Жизнь Гелиогабала, его жреческий танец иллюстрирует, делает очевидным и понятным тезис Рене Жирара: внеположно религиозной, этнической и социальной
идентичности, человек высокой культуры всегда будет на стороне жертвы. Кем бы последняя ни была, деспотом или гуманистом, монархом или бесправным изгоем. Но сочувствие жертве далеко не всегда происходит из органической филантропии, сознательного стремления к справедливости и тому подобных настроений. Имморализм и одиозная репутация – орудие, позволяющее эстетическому началу препятствовать эвфемизации, смягчению характера, снижению фона и тона, трансформации высокой роскоши в умеренный комфорт, а насыщенного смыслом мифа в развлекательную историю или в анекдот.
Неотвратимая гибель античного политеистического мира и неистовая жизнь-пляска Гелиогабала находятся в двоякой связи: они в равной мере противостоят друг другу и катализируют друг друга.
Благодаря Гелиогабалу мы запомнили Рим таким, каким он был, одновременно порочным и полным нравственных предписаний и жестких законов, запомнили его империей, создавшей универсальную религию и вскоре отдавшей ее на откуп полнейшему обмирщению.
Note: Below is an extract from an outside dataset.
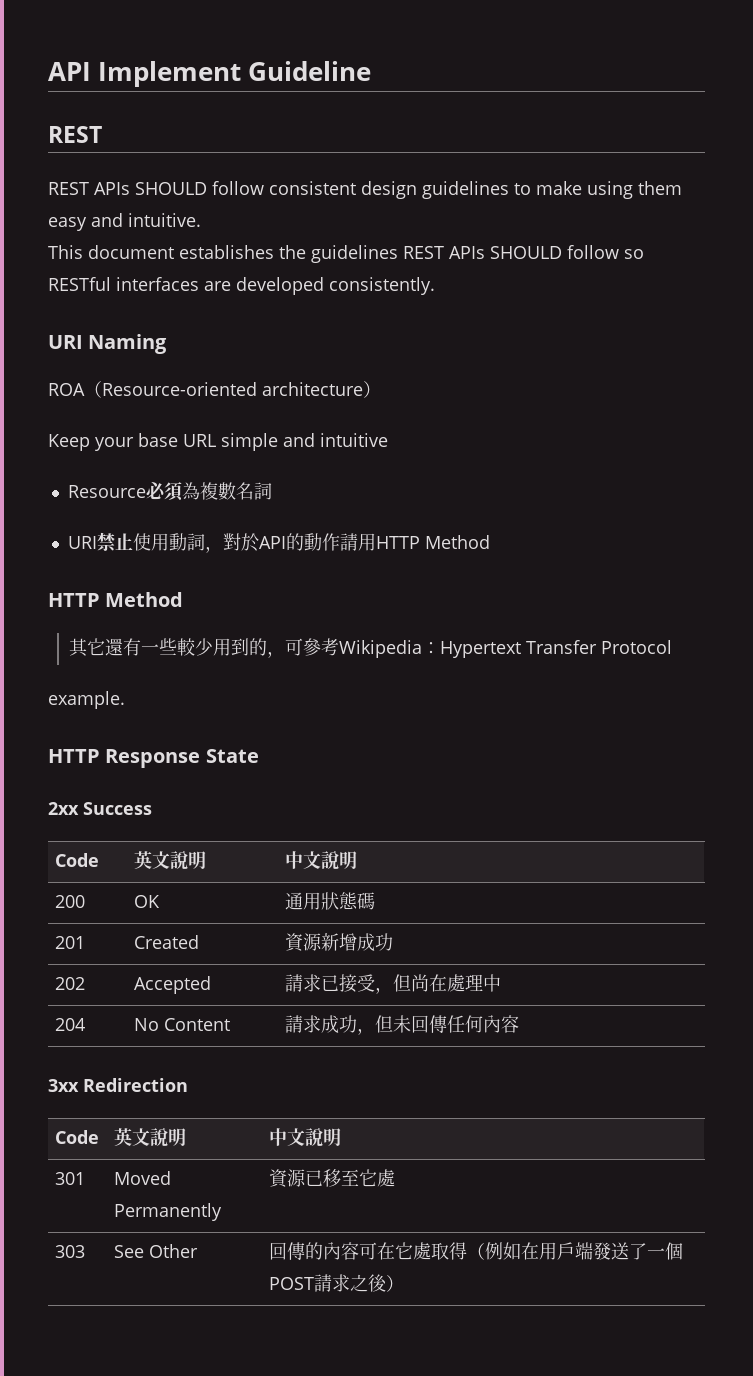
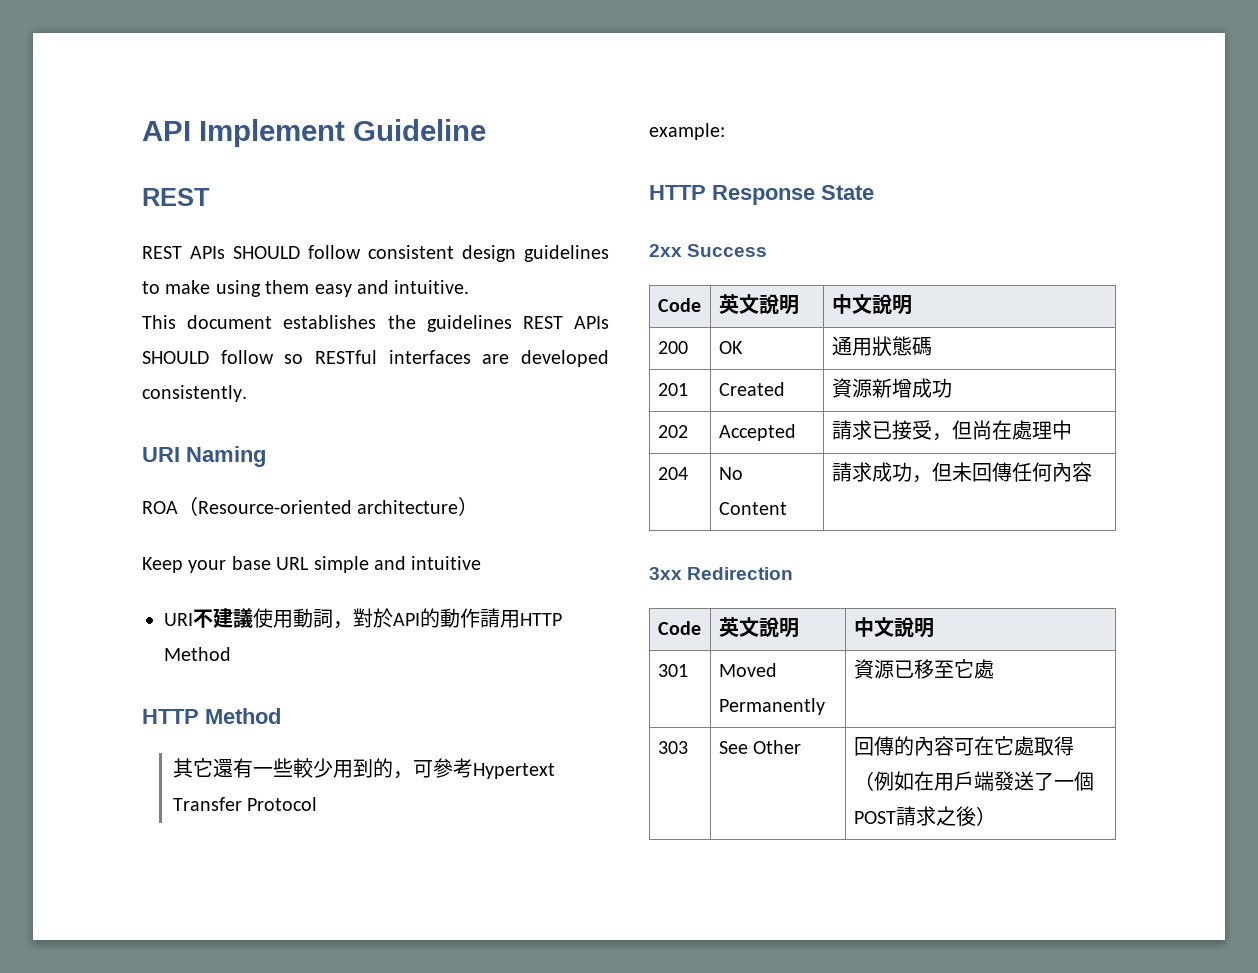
[67,482,272,501] [67,532,133,552] // Resource必須為複數名詞 // URI禁止 -> [164,608,253,628] // URI不建議
[339,640,441,658] Wikipedia： -> (474, 768) none
[48,691,125,709] example. -> [649,123,725,140] example:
Нам остается лишь предложить читателю этой статьи и сборника стихотворений Штефана Георге самому решить, усилил или примирил фундаментальные противоречия античного Рима безумный император Марк Аврелий Антонин Гелиогабал, танцующий ради танца, божественный ради божественности, именем которого и назвал свой поэтический цикл германский мастер, исповедовавший принцип l’art pour l’art.